To use the httplib2, first you should install it,(I achieve this using Anaconda), then create an instance of the httplib2.Http class and pass a directory name so you can store the cache. Then retrieving data using request() method which will issue an HTTP GET request:

import httplib2
h = httplib2.Http('.cache')
response, content = h.request('http://www.diveintopython3.net/examples/feed.xml')

the request() returns two objects, the first is an httplib2.Response object, which contains all the HTTP headers the server returned.

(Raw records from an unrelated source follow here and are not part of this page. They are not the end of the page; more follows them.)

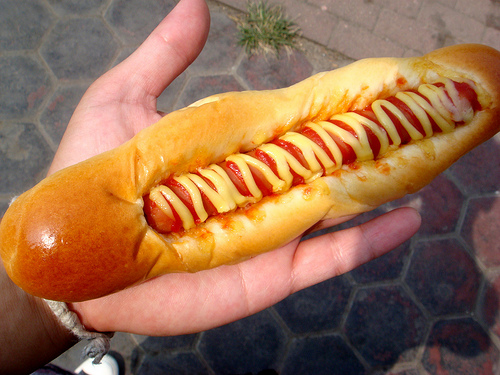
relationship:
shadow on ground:
[370, 321, 448, 352] [244, 2, 375, 53]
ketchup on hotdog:
[226, 161, 238, 174] [147, 114, 484, 212]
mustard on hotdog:
[213, 187, 242, 206] [157, 128, 442, 195]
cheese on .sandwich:
[199, 164, 253, 212] [0, 42, 499, 303]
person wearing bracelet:
[4, 6, 426, 335] [47, 300, 111, 370]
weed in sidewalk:
[229, 5, 311, 54] [284, 4, 462, 44]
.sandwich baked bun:
[0, 42, 499, 303] [20, 188, 122, 293]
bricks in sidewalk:
[351, 290, 425, 354] [324, 12, 463, 38]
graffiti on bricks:
[434, 262, 484, 361] [280, 331, 362, 362]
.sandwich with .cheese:
[16, 45, 471, 262] [171, 170, 249, 214]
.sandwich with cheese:
[0, 42, 499, 303] [155, 87, 467, 215]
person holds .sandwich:
[0, 0, 427, 374] [0, 42, 499, 303]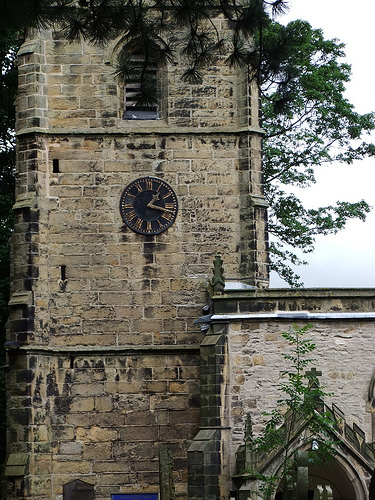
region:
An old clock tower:
[7, 0, 273, 499]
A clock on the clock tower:
[119, 176, 176, 235]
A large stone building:
[186, 255, 369, 497]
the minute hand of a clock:
[147, 202, 175, 214]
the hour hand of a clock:
[148, 190, 160, 205]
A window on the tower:
[115, 44, 164, 122]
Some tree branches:
[4, 1, 374, 287]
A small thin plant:
[239, 319, 344, 497]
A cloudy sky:
[1, 2, 374, 291]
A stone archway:
[235, 370, 373, 499]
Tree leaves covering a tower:
[57, 5, 236, 26]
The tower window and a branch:
[127, 85, 158, 113]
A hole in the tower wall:
[60, 263, 65, 279]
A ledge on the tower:
[90, 346, 129, 351]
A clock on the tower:
[130, 184, 168, 226]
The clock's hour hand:
[151, 193, 159, 199]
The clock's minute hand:
[153, 206, 163, 210]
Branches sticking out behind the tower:
[262, 32, 281, 58]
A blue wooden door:
[115, 495, 155, 498]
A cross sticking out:
[306, 366, 320, 374]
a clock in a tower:
[113, 170, 182, 242]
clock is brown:
[115, 172, 187, 247]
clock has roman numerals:
[112, 168, 180, 245]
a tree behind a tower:
[3, 1, 373, 257]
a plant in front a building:
[186, 285, 366, 498]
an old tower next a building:
[5, 10, 372, 496]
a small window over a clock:
[101, 24, 187, 134]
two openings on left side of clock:
[49, 149, 75, 292]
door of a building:
[238, 387, 373, 498]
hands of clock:
[138, 187, 178, 219]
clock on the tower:
[109, 169, 195, 240]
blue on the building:
[105, 485, 157, 496]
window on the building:
[112, 33, 167, 129]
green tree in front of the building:
[278, 319, 335, 453]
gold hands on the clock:
[146, 189, 178, 215]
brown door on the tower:
[58, 472, 96, 498]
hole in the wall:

The content variable contains the actual data that was returned by the HTTP server, and it is bytes object (NOT STRING!).

And cache works when you attempt to request the data again(and the previous ‘cache headers’ you receive have request things about local cache), this time, you don’t need to reach the remote server, and you get your result nicely.

>>>response, content = h.request('http://www.diveintopython3.net/examples/feed.xml')
>>>print(response.fromcache)
True
>>>response2, content2 = h.request('http://www.diveintopython3.net/examples/feed.xml', headers={'cache-control':'no-cache'})
>>>print(response2.fromcache)
False

In fact, the cache headers have demanded that cache should be stored for a certain period of time, httplib2understood and respected it, stored the previous response in the .cache directory. And if you wish to bypass the cache, you should add a nocache header in the headers dictionary.

If it passed the cache expiring date (i.e. the local cache is no longer fresh), httplib2 send the validators with the next request to see if the data has actually changed. And these validators are Last-Modified and Etag headers.

when trying to reach some sites,the response contains validators headers like

'last-modified': 'Wed, 12 Oct 2011 19:46:20 GMT', 'etag': '"37f58e288616124be5daa1748f93d916"'

and when you request the page again, with the same Http object, httplib2 sends the ETag validator back to the server in the If-None-Match header, also the Last-Modified validator back to the server in the If-Modified-Since header.

if-none-match: "37f58e288616124be5daa1748f93d916"
if-modified-since: Wed, 12 Oct 2011 19:46:20 GMT

The server looked at these validators and sends back a 304 status code and no data. So the client just loads the content of the page from its cache.